Il monito inviato all’azienda punta dunque dritto alla bontà del servizio, poiché la mancata certificazione non consente di promettere quel che l’azienda invece “vende” ai propri utenti. Per la 23andMe non è l’unico problema di questo tipo: già nel 2010 dal U.S. Government Accountability Office giunse un report che demonizzava la bontà del servizio e la sostanza delle promesse cliniche dell’azienda.
In pratica: la 23andMe non opera con sufficiente attendibilità scientifica nell’analisi del DNA e soprattutto giunge a stime probabilistiche di profilo clinico non supportate dalla necessaria ricerca scientifica. Ne esce il quadro di un servizio non supportato da basi sufficienti, ma al tempo stesso fautore di report di estremo impatto emotivo sui clienti. Per questo motivo la a Food and Drug Administration non intende aspettare oltre: o il servizio regolarizza la propria posizione, o sarà fermato in modo permanente.
Google è stato tra i principali finanziatori della 23andMe, ma al tempo stesso ora nessun legame affettivo unisce più i rispettivi fondatori: Google potrebbe facilmente defilarsi e per la 23andMe verrebbe meno un sostegno fin qui fondamentale. Del resto l’azienda ha già anche messo piede in un altro progetto, fin qui rimasto nell’ombra, e che potrebbe sorgere proprio dalle ceneri di 23andMe: il suo nome è Calico, è nelle mani di Arthur Levinson (presidente Genentech e membro del board Apple) ed opererà nel mondo della salute e delle biotecnologie.

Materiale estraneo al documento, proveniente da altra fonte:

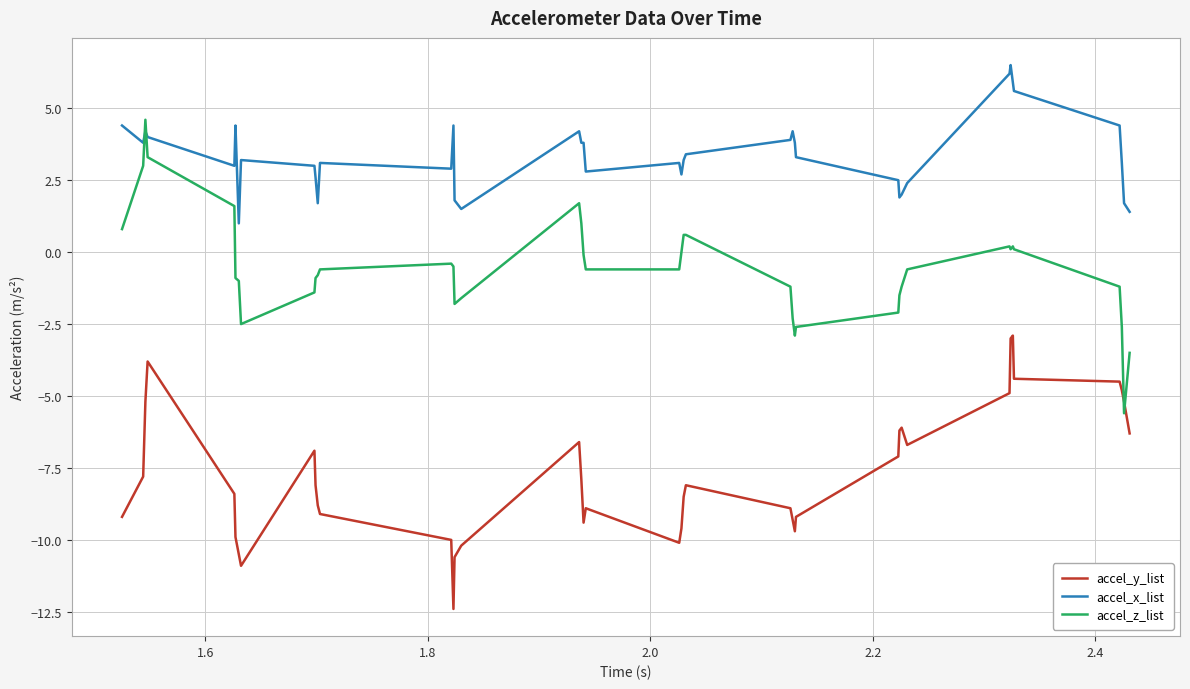

How many categories are shown in the chart?

40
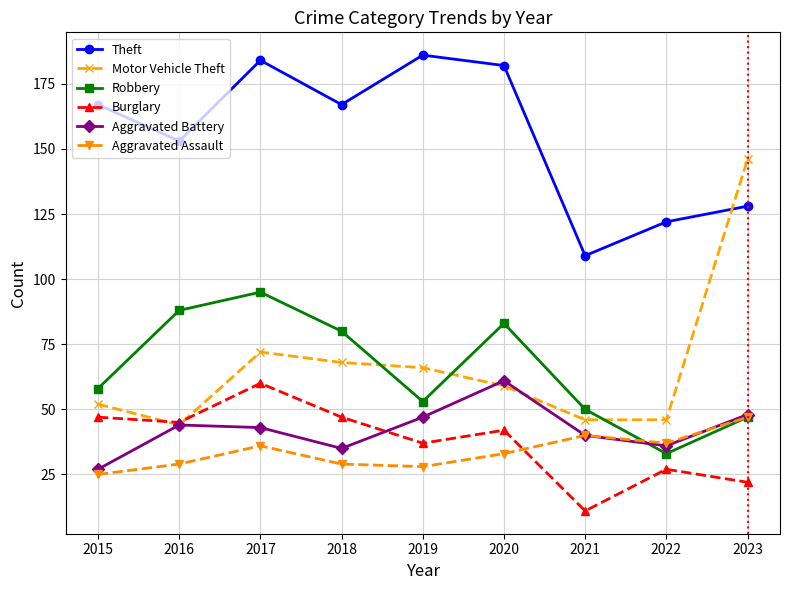

At how many categories does at least one series exceed 97?

9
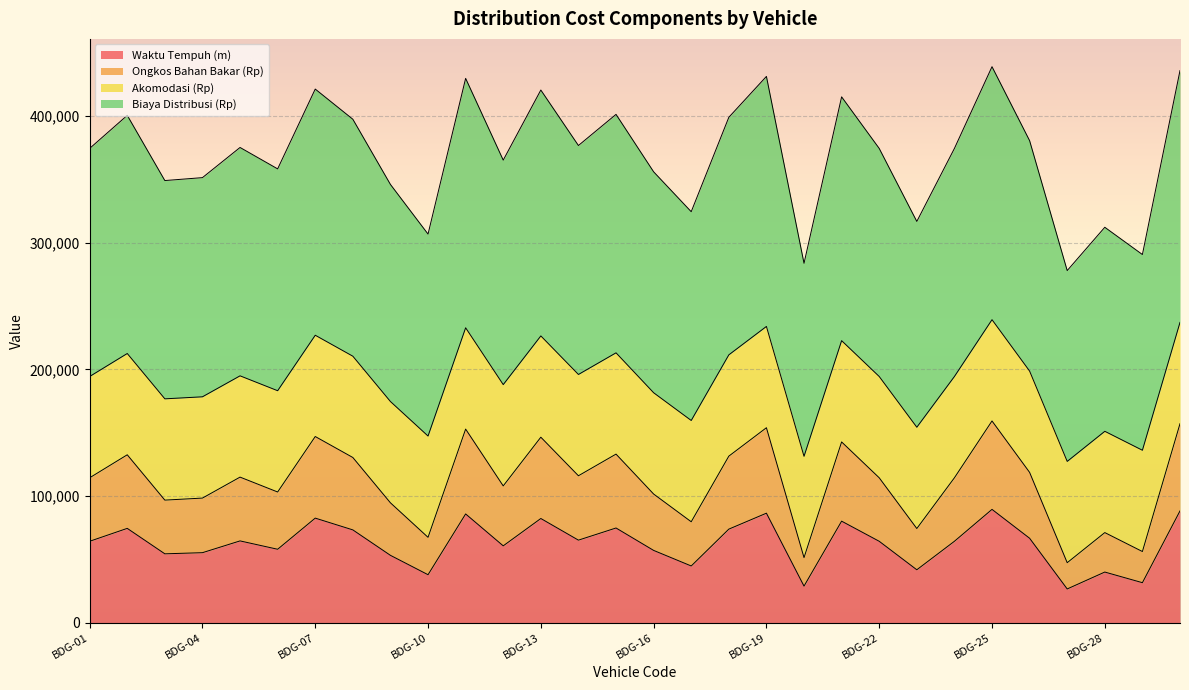

True or false: Biaya Distribusi (Rp) and Ongkos Bahan Bakar (Rp) cross at least once.

False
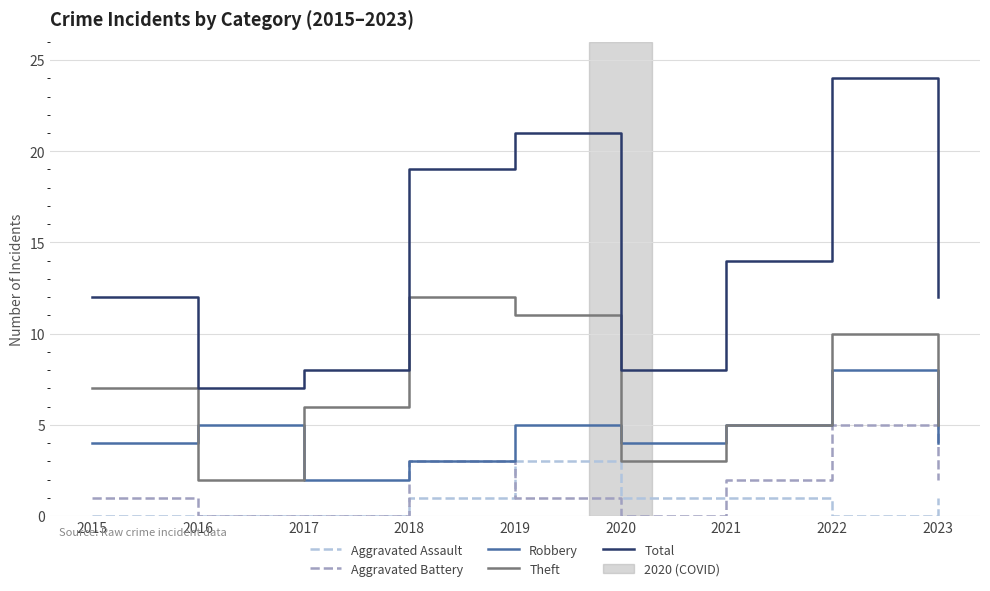

Read the Robbery value at 2020.

4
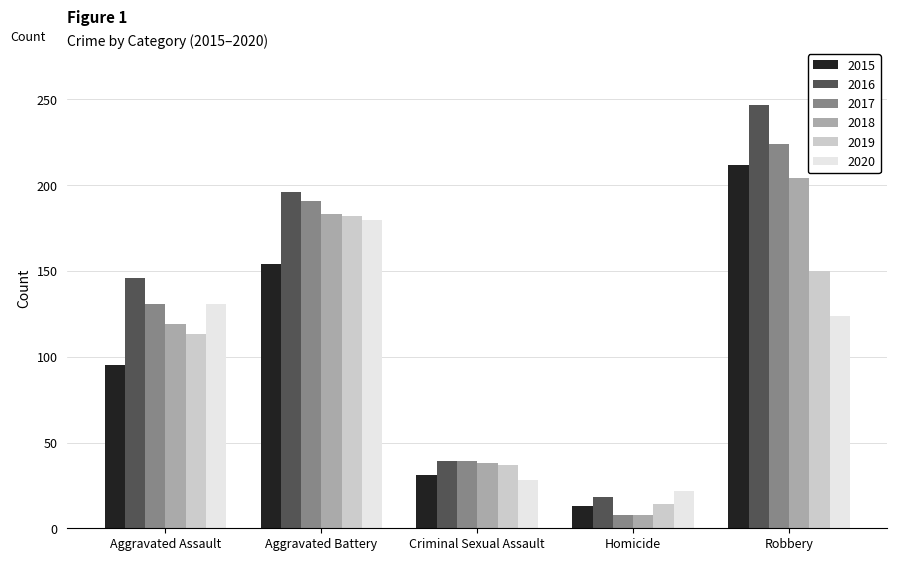

What position from the right is Aggravated Battery?

4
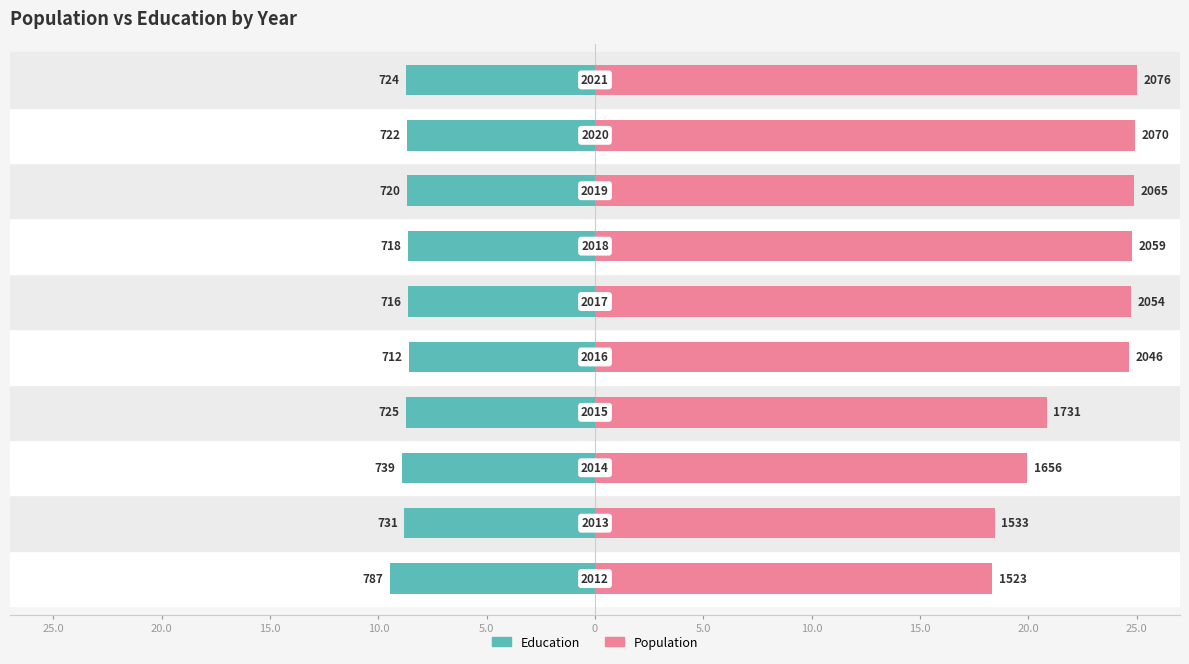

Which series has the widest spread of values?

Population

Google sembra aver scelto la propria strada già da tempo, fin da quando presentò il nuovo progetto come la nuova via della ricerca genetica per arrivare a risultati concreti entro 1-2 decenni:
In alcuni settori, possono essere necessari dieci o vent’anni perché un’idea si possa trasformare in qualcosa di reale. La cura della salute rappresenta certamente una di queste aree. Dovremo concentrarci sulle cose più importanti, così da poterle realizzare entro uno o due decenni.
Grazie alle analisi della 23andMe, Sergey Brin scoprì un proprio difetto genetico che lo avrebbe potuto portare al Morbo di Parkinson: rese pubblico il tutto in un celebre post nel quale raccontava la propria vicenda ed indirettamente esaltava il ruolo dell’analisi genetica e della 23andMe, arrivando anche a finanziare direttamente la fondazione dedicata fondata da Michael J.Fox. Da allora la situazione non è però evoluta: la 23andMe ha proseguito il proprio cammino incerto, la coppia Brin/Wojcicki è arrivata alla separazione e ora anche il legame con Google sembra definitivamente compromesso. Il futuro è il Calico, con tutte le ombre che i precedenti proietteranno sui suoi prossimi passi.